Well, let’s see. In the past year they’ve opened Junk, Hello Harry, 2Birds and Milk & Honey. The Office and Pyro are still to come. Surely that’s enough?
Nope. Outside of Toowoomba these guys are motoring. Junk was recently opened in Brisbane’s Southbank and Melbourne’s theatre district in Punch Lane.
Melbourne was their most complex opening to date.
“We looked hard for the right site,” Tony says. We’ve got a really cool laneway site right in the middle of the theatre district, with arguably three of the best Asian restaurants in this country.
“It’s going to be funny to see Longrain Restaurant selling rice bowls for $40 a plate and Gingerboy selling Asian style seafood dishes for $50 a plate and then you’ve got Junk doing Junk for $10 a plate.

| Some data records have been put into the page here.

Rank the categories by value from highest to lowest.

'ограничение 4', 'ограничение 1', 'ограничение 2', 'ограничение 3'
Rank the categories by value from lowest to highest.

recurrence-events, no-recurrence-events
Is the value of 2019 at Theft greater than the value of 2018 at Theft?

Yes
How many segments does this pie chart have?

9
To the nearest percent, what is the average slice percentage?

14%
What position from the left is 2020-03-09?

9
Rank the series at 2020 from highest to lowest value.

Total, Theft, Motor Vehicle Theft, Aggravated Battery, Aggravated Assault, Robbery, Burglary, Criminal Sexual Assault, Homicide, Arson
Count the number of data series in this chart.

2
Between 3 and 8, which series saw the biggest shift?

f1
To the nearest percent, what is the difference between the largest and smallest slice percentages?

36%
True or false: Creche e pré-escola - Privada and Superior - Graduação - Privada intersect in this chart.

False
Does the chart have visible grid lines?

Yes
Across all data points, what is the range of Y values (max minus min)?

“The Sunshine Coast Junk has been a local hangout for all the chefs from Noosa. It would be pretty cool to have chefs from some of these best restaurants in Melbourne coming in for a bowl of ramen.”
Two more Junks are on the cards for this year in the southern states. Maybe Bendigo, maybe Ballarat, maybe Hobart. They love working regionally, it will just depend on what the market tells them.
“We’ll probably be a company that employees about 400 people by October,” Tony says. “To think it started only three years ago out of a humble little burger joint in Maroochydore it’s pretty overwhelming.”